Within the listing below, filter for "latest" and copy every matching line.
▬▬▬
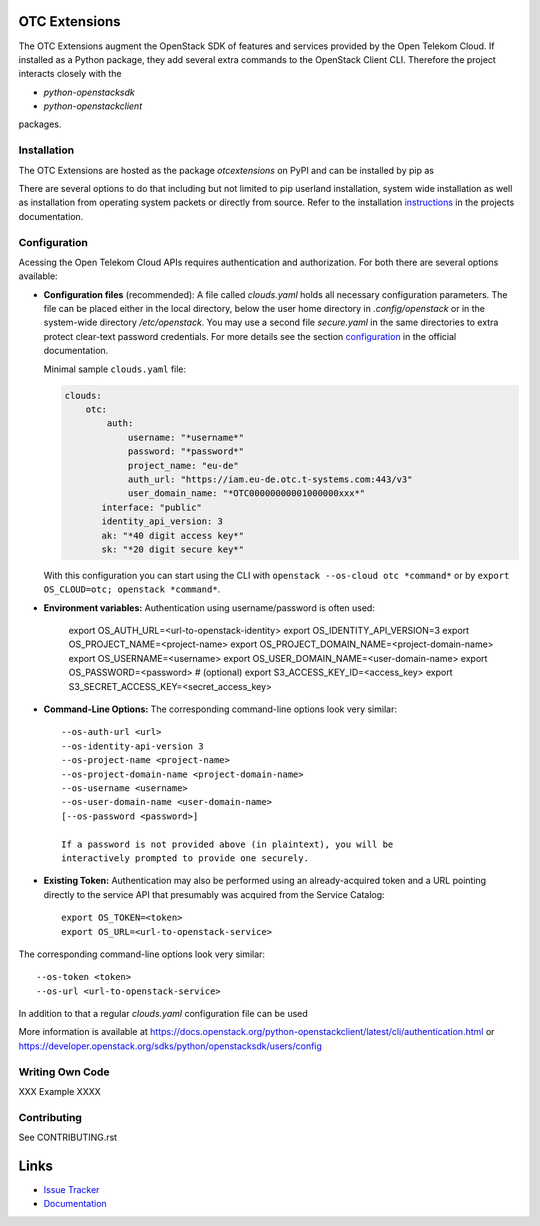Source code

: OTC Extensions
==============

.. image:: https://travis-ci.org/OpenTelekomCloud/python-otcextensions.svg?branch=master
    :target: https://travis-ci.org/OpenTelekomCloud/python-otcextensions

.. image:: https://readthedocs.org/projects/python-otcextensions/badge/?version=latest
    :target: http://python-otcextensions.readthedocs.io/en/latest/?badge=latest
    :alt: Documentation Status

The OTC Extensions augment the OpenStack SDK of features and services
provided by the Open Telekom Cloud. If installed as a Python package,
they add several extra commands to the OpenStack Client CLI. Therefore
the project interacts closely with the

* `python-openstacksdk`
* `python-openstackclient`

packages.


Installation
------------

The OTC Extensions are hosted as the package `otcextensions` on PyPI
and can be installed by pip as

.. code-block: console
   $ pip install otcextensions

There are several options to do that including but not limited to pip
userland installation, system wide installation as well as
installation from operating system packets or directly from
source. Refer to the installation instructions_ in the projects
documentation.


Configuration
-------------

Acessing the Open Telekom Cloud APIs requires authentication and
authorization. For both there are several options available:

* **Configuration files** (recommended): A file called `clouds.yaml`
  holds all necessary configuration parameters. The file can be placed
  either in the local directory, below the user home directory in
  `.config/openstack` or in the system-wide directory
  `/etc/openstack`. You may use a second file `secure.yaml` in the
  same directories to extra protect clear-text password
  credentials. For more details see the section `configuration`_ in
  the official documentation.

  Minimal sample ``clouds.yaml`` file:

  .. code-block:: yaml

      clouds:
          otc:
              auth:
                  username: "*username*"
                  password: "*password*"
                  project_name: "eu-de"
                  auth_url: "https://iam.eu-de.otc.t-systems.com:443/v3"
                  user_domain_name: "*OTC00000000001000000xxx*"
             interface: "public"
             identity_api_version: 3
             ak: "*40 digit access key*"
             sk: "*20 digit secure key*"

  With this configuration you can start using the CLI with ``openstack
  --os-cloud otc *command*`` or by ``export OS_CLOUD=otc; openstack
  *command*``.

* **Environment variables:** Authentication using username/password is often used:

    export OS_AUTH_URL=<url-to-openstack-identity>
    export OS_IDENTITY_API_VERSION=3
    export OS_PROJECT_NAME=<project-name>
    export OS_PROJECT_DOMAIN_NAME=<project-domain-name>
    export OS_USERNAME=<username>
    export OS_USER_DOMAIN_NAME=<user-domain-name>
    export OS_PASSWORD=<password>  # (optional)
    export S3_ACCESS_KEY_ID=<access_key>
    export S3_SECRET_ACCESS_KEY=<secret_access_key>

  
* **Command-Line Options:** The corresponding command-line options look very similar::

    --os-auth-url <url>
    --os-identity-api-version 3
    --os-project-name <project-name>
    --os-project-domain-name <project-domain-name>
    --os-username <username>
    --os-user-domain-name <user-domain-name>
    [--os-password <password>]

    If a password is not provided above (in plaintext), you will be
    interactively prompted to provide one securely.

* **Existing Token:** Authentication may also be performed using an
  already-acquired token and a URL pointing directly to the service
  API that presumably was acquired from the Service Catalog::

    export OS_TOKEN=<token>
    export OS_URL=<url-to-openstack-service>

The corresponding command-line options look very similar::

    --os-token <token>
    --os-url <url-to-openstack-service>

In addition to that a regular `clouds.yaml` configuration file can be used

More information is available at
https://docs.openstack.org/python-openstackclient/latest/cli/authentication.html
or
https://developer.openstack.org/sdks/python/openstacksdk/users/config


Writing Own Code
----------------

XXX Example XXXX

Contributing
------------

See CONTRIBUTING.rst

Links
=====

* `Issue Tracker <https://github.com/OpenTelekomCloud/python-otcextensions/issues>`_
* `Documentation <http://python-otcextensions.readthedocs.io/en/latest/>`_

.. _instructions: http://python-otcextensions.readthedocs.io/en/latest/install/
▬▬▬
▶ Response for this exercise:
.. image:: https://readthedocs.org/projects/python-otcextensions/badge/?version=latest
    :target: http://python-otcextensions.readthedocs.io/en/latest/?badge=latest
https://docs.openstack.org/python-openstackclient/latest/cli/authentication.html
* `Documentation <http://python-otcextensions.readthedocs.io/en/latest/>`_
.. _instructions: http://python-otcextensions.readthedocs.io/en/latest/install/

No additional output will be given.